Über die Marienburg selbst ließ uns unsere Burgführerin unter anderem Folgendes wissen:
Der Deutsche Orden mit seinen Ursprüngen im Heiligen Land und bereits 1199 päpstlich bestätigt, dessen Mitglieder wegen des im Ordenswappen geführten Kreuzes Kreuzritter genannt wurden, überzog seinen 1230 im südöstlichen Ostseeraum gegründeten Ordensstaat mit einem dichten Netz von Burgen und Wehrkirchen, die nie weiter als 30 Kilometer, oft weniger, voneinander entfernt lagen. Denn jedes Ordensmitglied, ob zu Pferde oder zu Fuß unterwegs, sollte sein Haupt des Nachts in gesicherten Mauern betten können. Das war auch nötig, denn die auf dem Gebiet des nunmehrigen Ordensstaates schon von alters her siedelnden heidnischen Volksstämme waren keineswegs erbaut von der Fremdherrschaft, die daher nicht mit Samthandschuhen aufrechtzuerhalten war.
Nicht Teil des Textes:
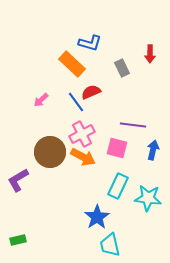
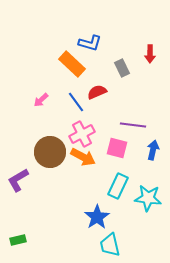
red semicircle: moved 6 px right
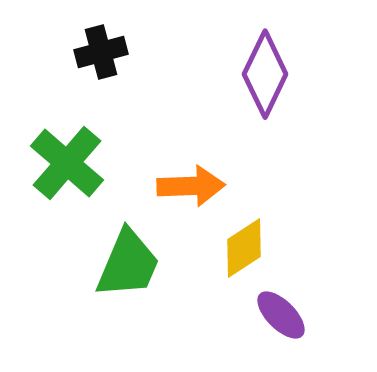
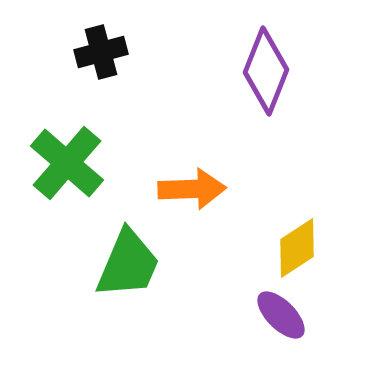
purple diamond: moved 1 px right, 3 px up; rotated 4 degrees counterclockwise
orange arrow: moved 1 px right, 3 px down
yellow diamond: moved 53 px right
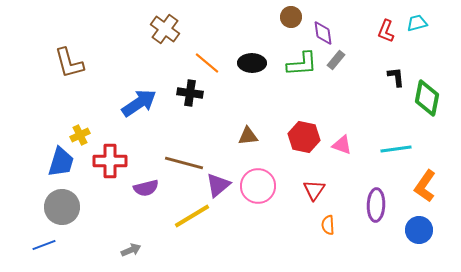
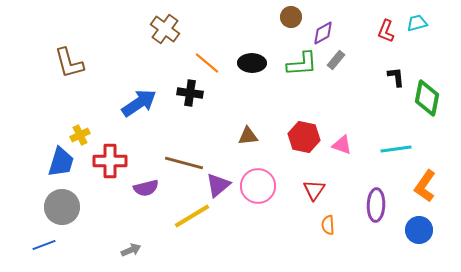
purple diamond: rotated 70 degrees clockwise
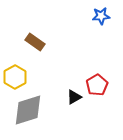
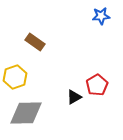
yellow hexagon: rotated 10 degrees clockwise
gray diamond: moved 2 px left, 3 px down; rotated 16 degrees clockwise
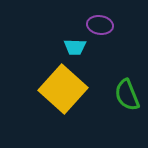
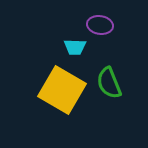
yellow square: moved 1 px left, 1 px down; rotated 12 degrees counterclockwise
green semicircle: moved 18 px left, 12 px up
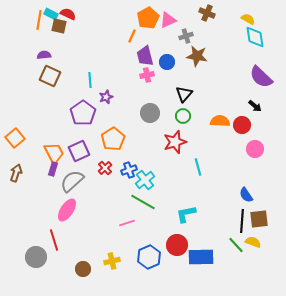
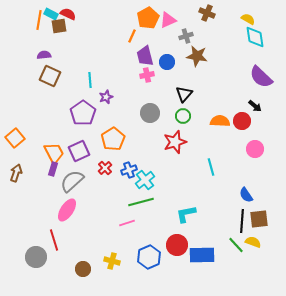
brown square at (59, 26): rotated 21 degrees counterclockwise
red circle at (242, 125): moved 4 px up
cyan line at (198, 167): moved 13 px right
green line at (143, 202): moved 2 px left; rotated 45 degrees counterclockwise
blue rectangle at (201, 257): moved 1 px right, 2 px up
yellow cross at (112, 261): rotated 28 degrees clockwise
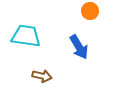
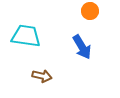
blue arrow: moved 3 px right
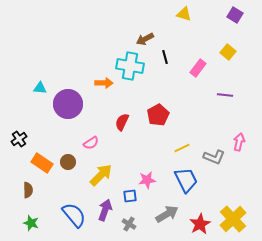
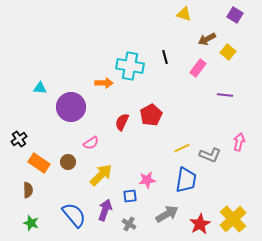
brown arrow: moved 62 px right
purple circle: moved 3 px right, 3 px down
red pentagon: moved 7 px left
gray L-shape: moved 4 px left, 2 px up
orange rectangle: moved 3 px left
blue trapezoid: rotated 36 degrees clockwise
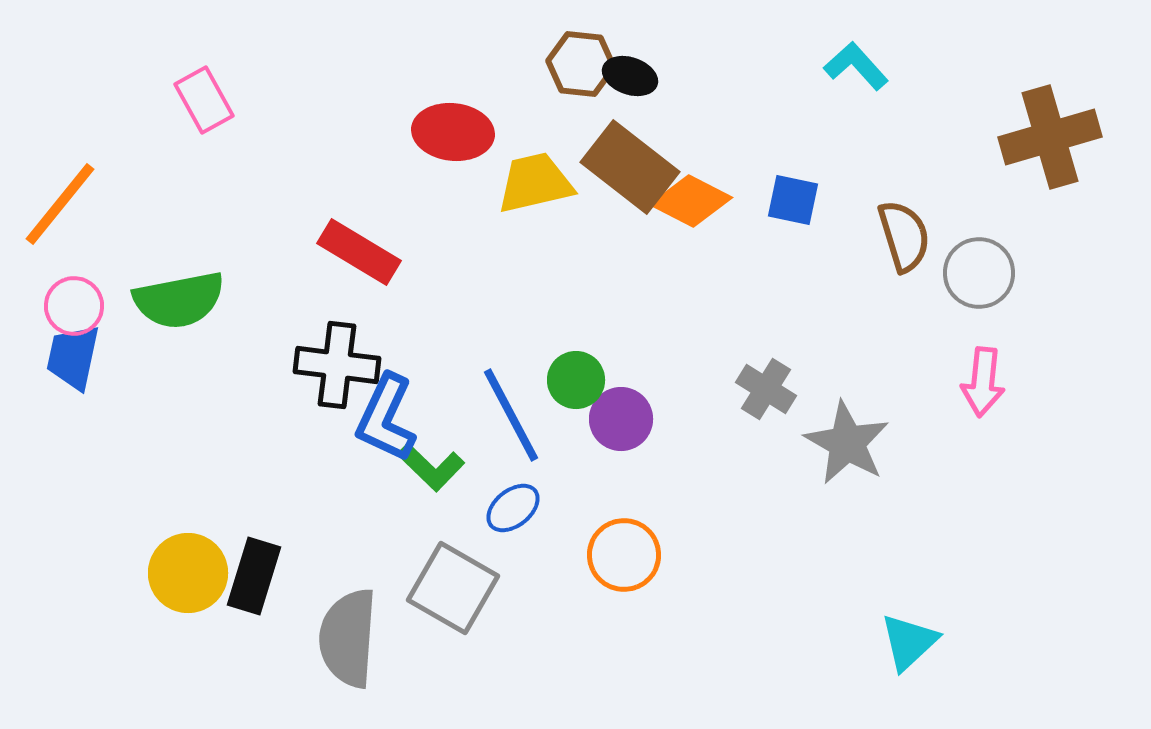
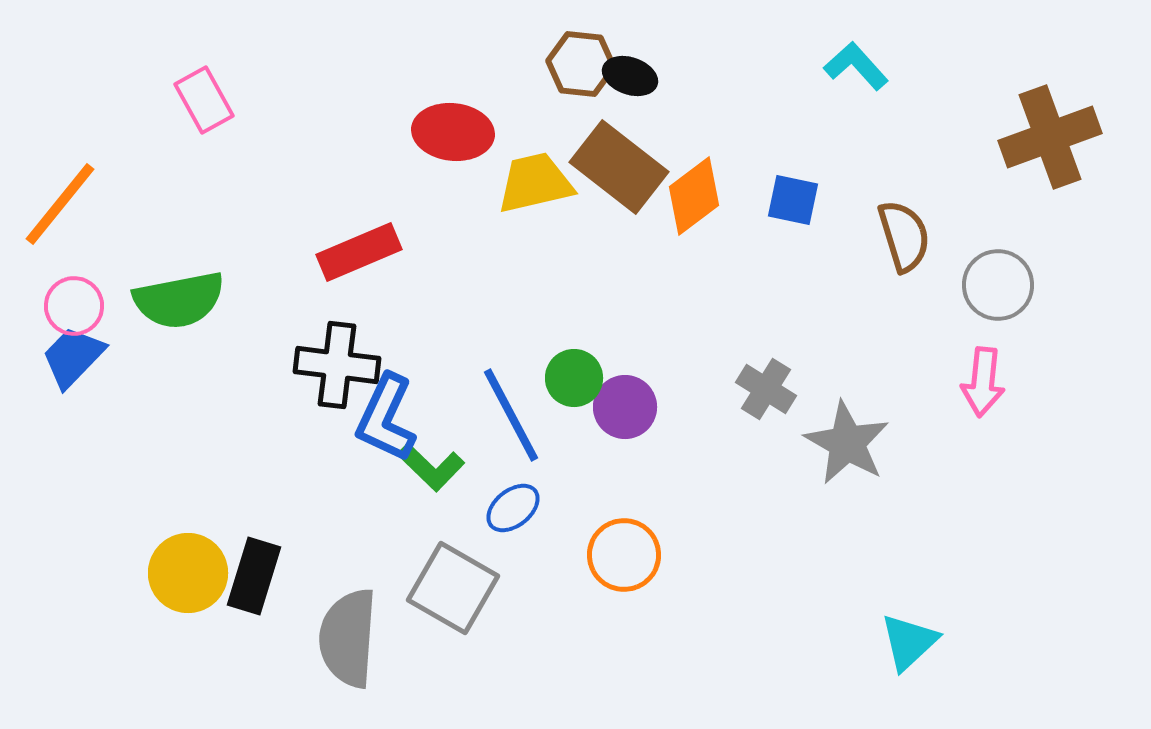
brown cross: rotated 4 degrees counterclockwise
brown rectangle: moved 11 px left
orange diamond: moved 3 px right, 5 px up; rotated 64 degrees counterclockwise
red rectangle: rotated 54 degrees counterclockwise
gray circle: moved 19 px right, 12 px down
blue trapezoid: rotated 32 degrees clockwise
green circle: moved 2 px left, 2 px up
purple circle: moved 4 px right, 12 px up
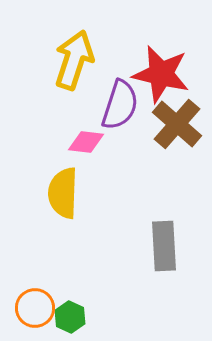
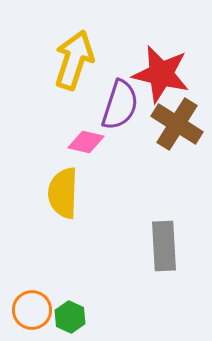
brown cross: rotated 9 degrees counterclockwise
pink diamond: rotated 6 degrees clockwise
orange circle: moved 3 px left, 2 px down
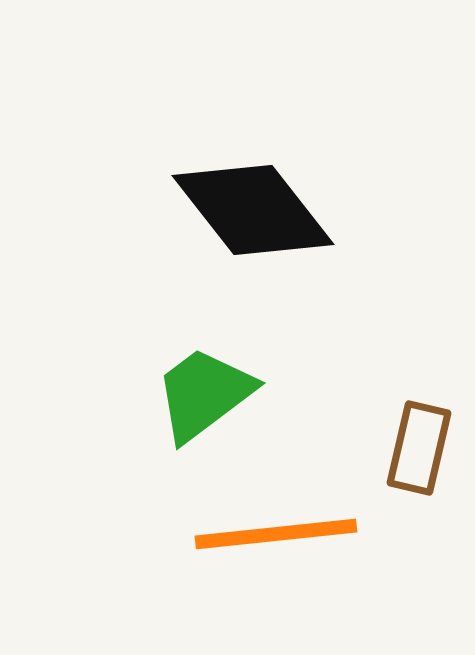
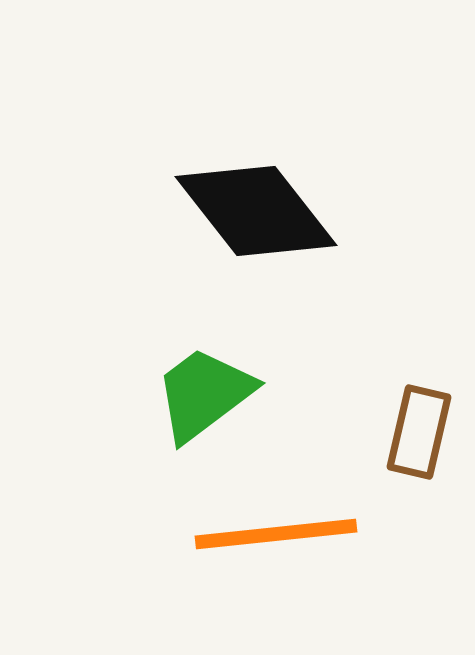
black diamond: moved 3 px right, 1 px down
brown rectangle: moved 16 px up
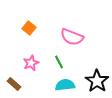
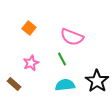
green line: moved 3 px right, 3 px up
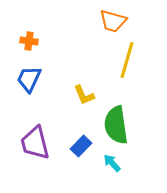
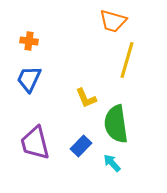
yellow L-shape: moved 2 px right, 3 px down
green semicircle: moved 1 px up
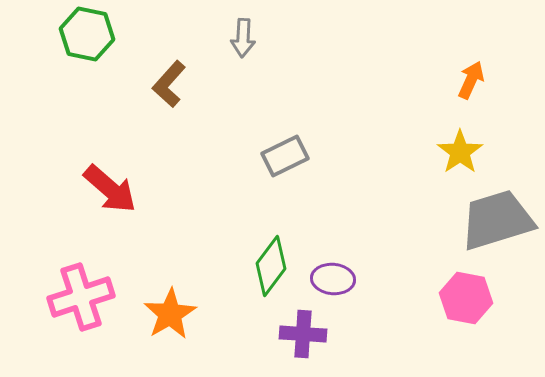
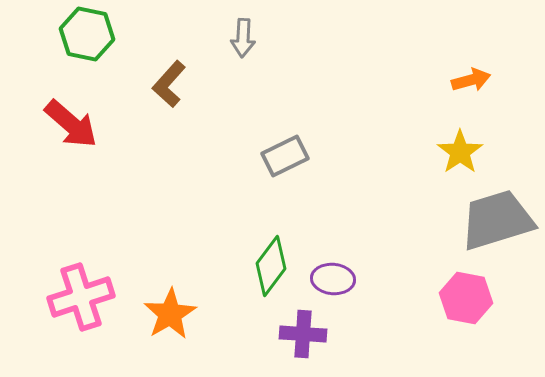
orange arrow: rotated 51 degrees clockwise
red arrow: moved 39 px left, 65 px up
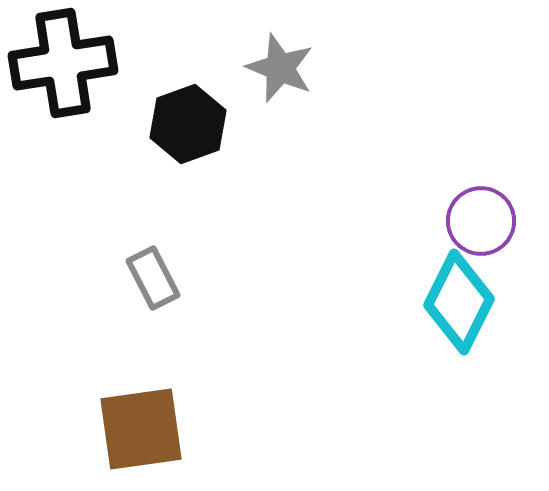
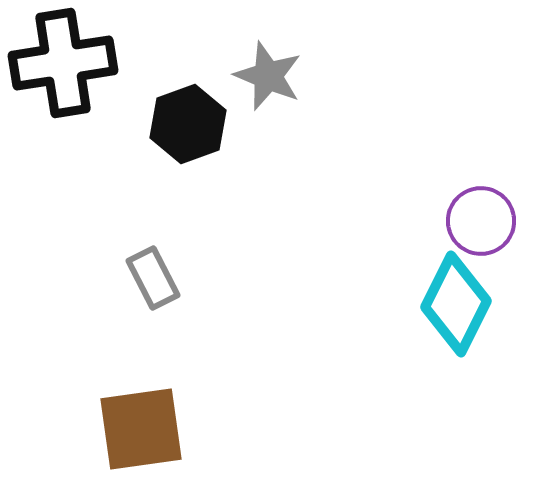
gray star: moved 12 px left, 8 px down
cyan diamond: moved 3 px left, 2 px down
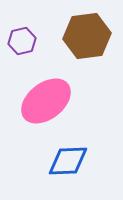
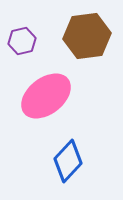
pink ellipse: moved 5 px up
blue diamond: rotated 45 degrees counterclockwise
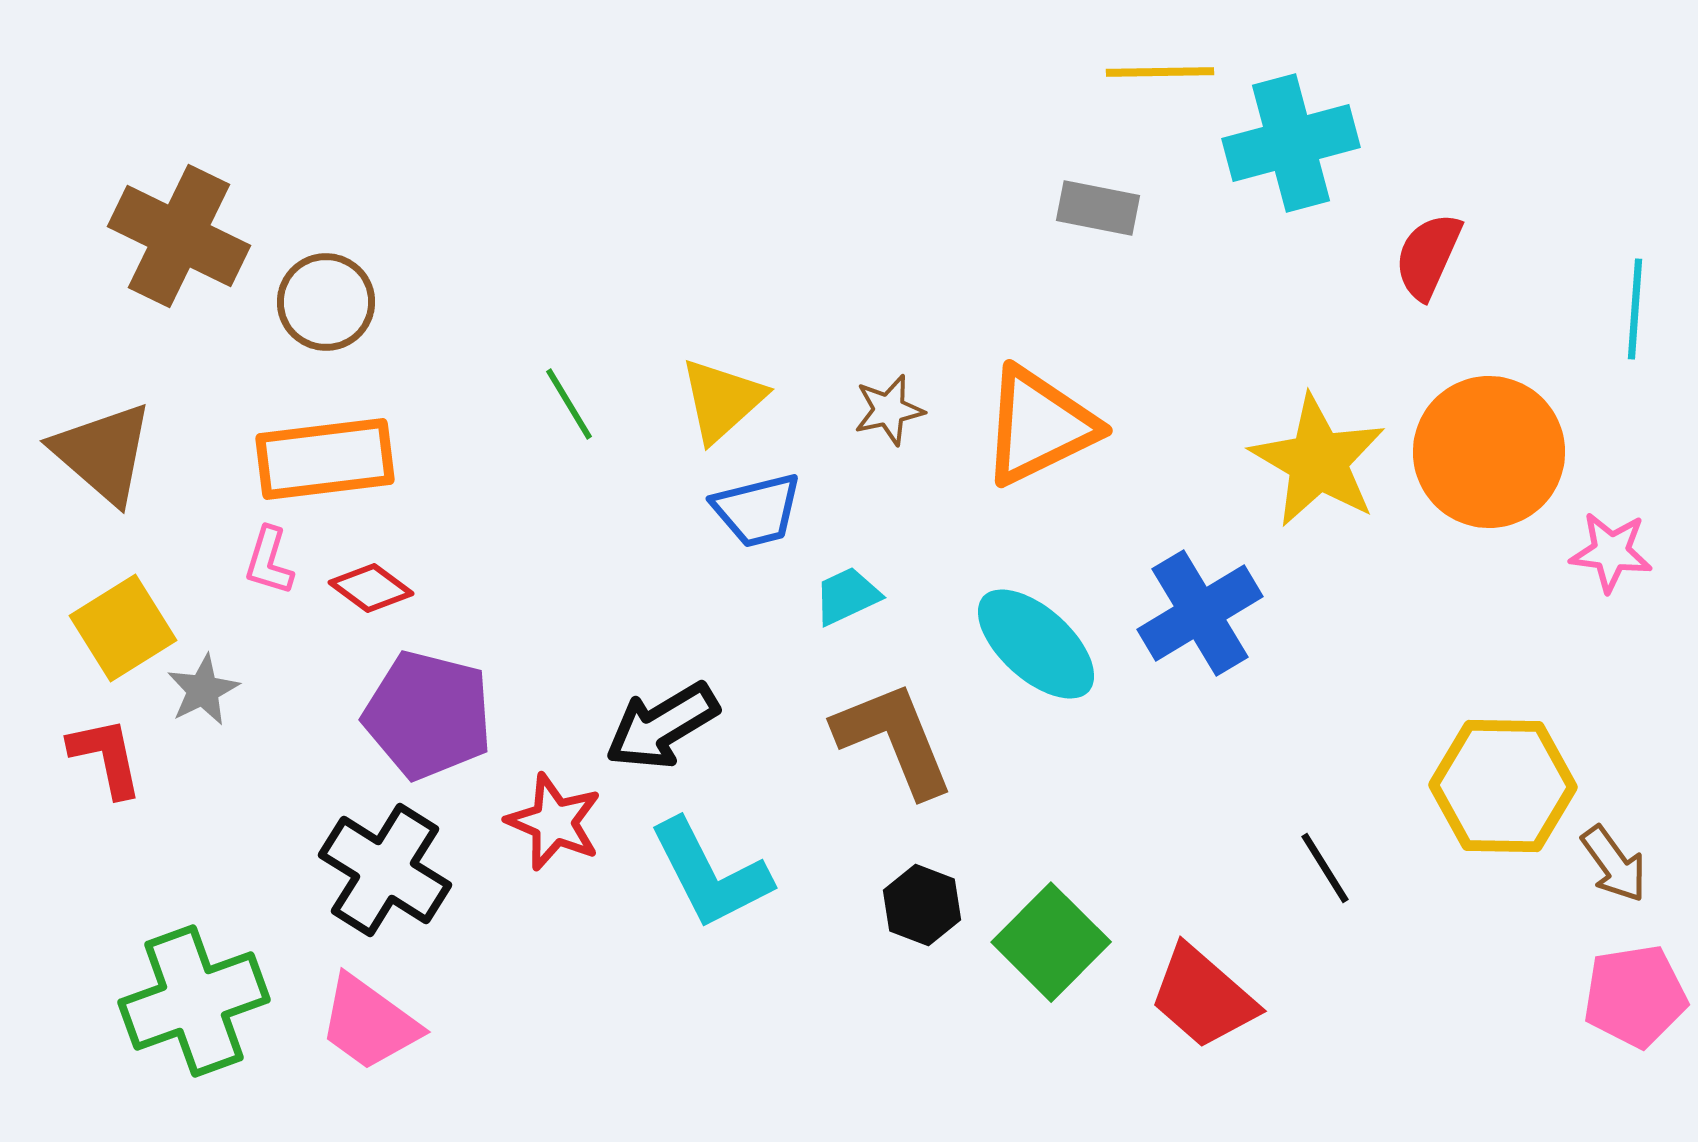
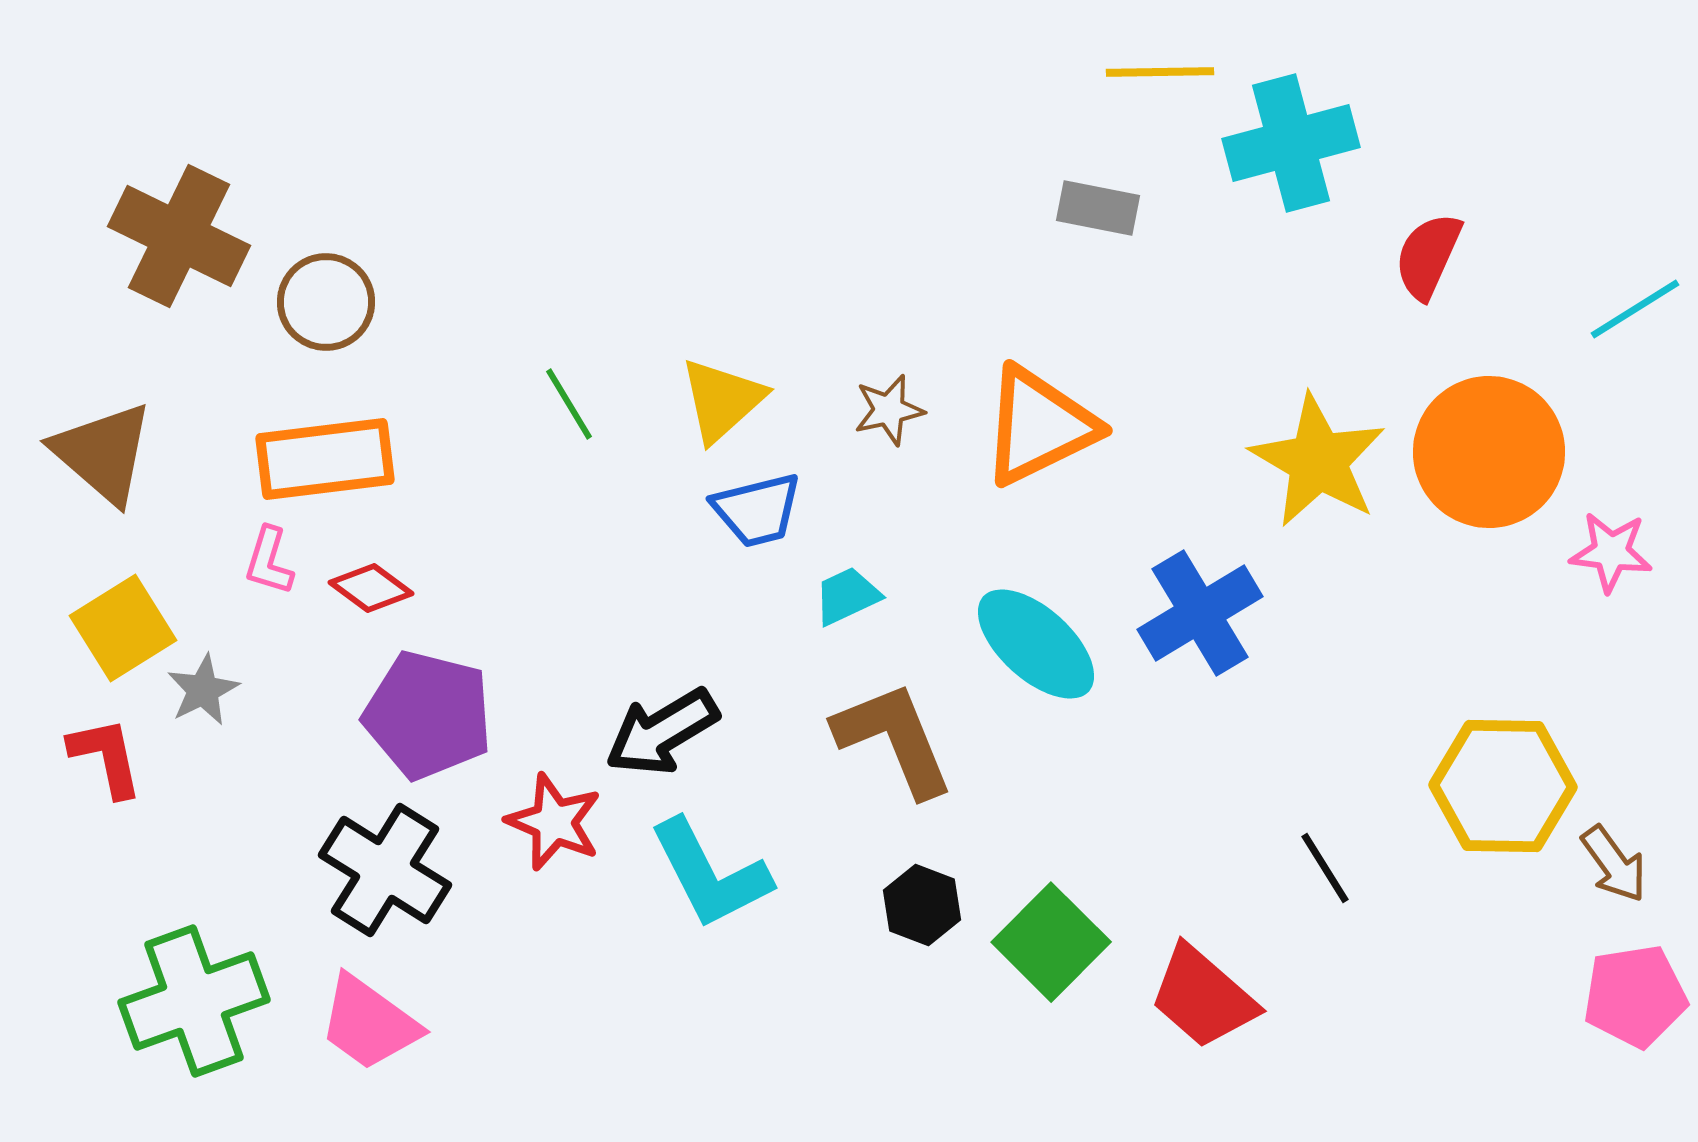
cyan line: rotated 54 degrees clockwise
black arrow: moved 6 px down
Das filmische Nationalepos der Polen schlechthin, „Die Kreuzritter“ (1960), wusste dies beredt ins Bild zu setzen.
Die im 13. Jahrhundert direkt an der Nogat, einem Mündungsarm der Weichsel, errichtete Marienfeste mit einer Ausdehnung (inklusive Vorburg) von ehemals 80 Hektar war zwischen 1309 und 1454 der Sitz der Komture, der Hochmeister, des Deutschen Ordens.
Profan, aber von täglicher Bedeutung: Die zahlreichen Menschen, die die Marienburg seinerzeit beherbergte, mussten ihre Notdurft allesamt in einem dem Kernbereich der Burg vorgelagerten, nur über einen steinernen Wehrgang zu erreichenden Turm verrichten. Die Ausstellung an diesem Ort informiert zugleich darüber, dass infolge der noch nicht absehbaren Erfindung des Klopapiers Weißkohlblätter zum Einsatz kamen. Da mag man sich Belagerungszeiten gar nicht vorstellen, in denen wohl auch das welkeste Kohlblatt eher als Grundnahrungsmittel denn als Beitrag zur Individualhygiene gedient haben dürfte.
Im ganzen riesigen Burgkomplex gab es aber immerhin zwei individuelle Toiletten – eine für den Chef des Hauses, den Komtur, versteht sich. Und die andere bezeichnenderweise für den Chefkoch in dessen immer warmer, weil direkt über der Burgküche gelegenen Wohnung. Letzteres war ebenfalls ein unschätzbares Privileg in einer Zeit, in der die meisten Räume der Burg auch im Winter nicht beheizbar waren.
Der Deutsche Orden erhielt seine entscheidende Klatsche bekanntlich bereits im Jahre 1410 – durch ein polnisch-litauisches Heer in der Schlacht bei Grunwald. Danach befand sich der Orden im Niedergang.
Er besteht aber immer noch!
Heute mit Sitz in Wien und etwa 1000 Mitgliedern.
Wie heißt es doch so schön?
Totgesagte sind unsterblich.
Oder so ähnlich.

* – Der erste Gdańsk-Beitrag ist in der Blättchen-Ausgabe 21/2019 erschienen.